Apesar das redes sociais terem democratizado o acesso à comunicação, permitindo que qualquer pessoa possa produzir e partilhar conteúdos, numa liberdade que trouxe novos desafios. As pesquisas levam-nos para o que gostamos, prendem-nos com conteúdos dos nossos interesses, fecham-nos com matérias que concordamos e assim mantem-nos mais tempo ligados e fechados em pequenas “bolhas” onde apenas vemos e ouvimos quem pensa como nós. Importa salientar que, uma sociedade democrática não se constrói apenas com cidadãos que sabem defender as suas opiniões, mas com cidadãos que saibam ouvir, questionar, argumentar e aceitar que podem estar errados.
Parece-me fundamental que a educação para o digital não deva ser apenas ensinar a utilizar uma aplicação, a criar uma apresentação, a partilhar um conteúdo ou a procurar informação na internet, mas desenvolver pensamento crítico, verificar as fontes, reconhecer manipulação e compreender o funcionamento dos algoritmos para assim percebermos que nem tudo o que aparece nos ecrãs merece a nossa atenção e muito menos a nossa confiança. E, já que falamos de atenção, vivemos numa economia em que a atenção humana tem um grande valor: notificações, vídeos curtos, recomendações personalizadas e conteúdos rápidos disputam o nosso tempo e a nossa atenção. O problema não é usar a tecnologia ou as redes sociais, mas sim quando permitimos que sejam as mesmas a tomar as nossas opções, decisões e a concentrar as nossas atenções.
A educação deve ter o papel de formar pessoas capazes de desligar, de estarem numa conversa som olhar para o ecrã do telemóvel, de fazerem uma refeição esquecendo que a tecnologia existe, de ler um texto de um livro e tirar as suas conclusões, de ter a capacidade de esperar por uma resposta, de lidar com o silêncio e de pensar opor si mesmo, porque pensar exige tempo, silêncio e reflexão. Hoje a sociedade perdeu a capacidade de estar em silêncio, de refletir e de se expressar sem tecnologias.
A Inteligência Artificial (IA) chegou tornando esta discussão mais urgente. Se a IA consegue, através de uma máquina, responder a uma pergunta, resumir um texto, produzir imagens, escrever textos em segundos, a escola e a sociedade terão de repensar o que valorizam porque mais do que avaliar a capacidade de resposta, será necessário avaliar a capacidade de elaborar perguntas, interpretar respostas, tomar decisões e assumir responsabilidades.
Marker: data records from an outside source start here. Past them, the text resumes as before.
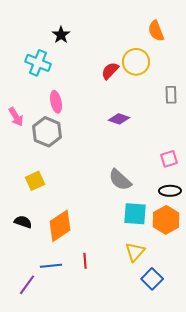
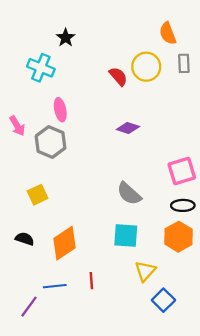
red semicircle: (110, 71) -> (118, 76), turned 96
gray rectangle: (171, 95) -> (184, 63), moved
pink square: (169, 159) -> (182, 171), size x1.5
cyan square: (135, 214) -> (126, 236), moved

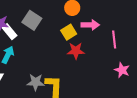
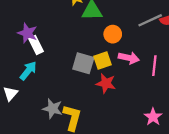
gray square: (32, 20) -> (83, 63), moved, turned -30
pink line: (114, 39) -> (154, 66), moved

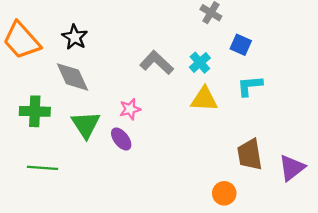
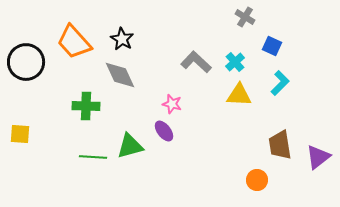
cyan L-shape: (250, 86) -> (280, 83), turned 140
pink star: (130, 109) -> (172, 104), turned 30
green triangle: (86, 125) -> (130, 146), moved, turned 48

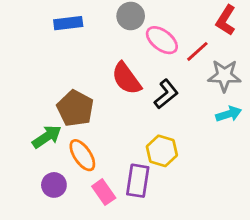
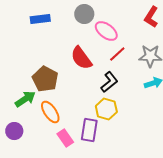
red line: (197, 51) -> (117, 54), moved
black L-shape: (166, 94) -> (109, 82), moved
purple circle: (54, 185) -> (14, 131), moved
A tecnologia pode ajudar a formar cidadãos mais informados, mais criativos e participativos, mas pode também transformar em cidadãos mais dependentes, mais impacientes e mais vulneráveis à manipulação. Desta forma, há que perceber a importância do tipo de educação a construir à nossa volta, tendo em conta a tecnologia que teremos à nossa disposição. Na verdade, importa discutir que tipo de sociedade queremos ser e não discutir sobre o uso de telemóveis, redes sociais e inteligência artificial. Queremos formar cidadãos consumidores de informação digital ou cidadãos que a saibam questionar? Cidadãos que validem constantemente a informação ou que pensem por eles mesmos? Simples utilizadores de tecnologia ou cidadãos conscientes da influência da tecnologia nas suas decisões?
A grande missão da educação hoje, talvez seja ensinar-nos a utilizar a tecnologia sem permitir que a tecnologia decida quem somos. Para formar cidadãos do futuro não significa prepará-los única e simplesmente tecnologicamente, mas como seres humanos com responsabilidade, capazes de fazer as próprias escolhas, com visão e opinião crítica que garanta a sua liberdade.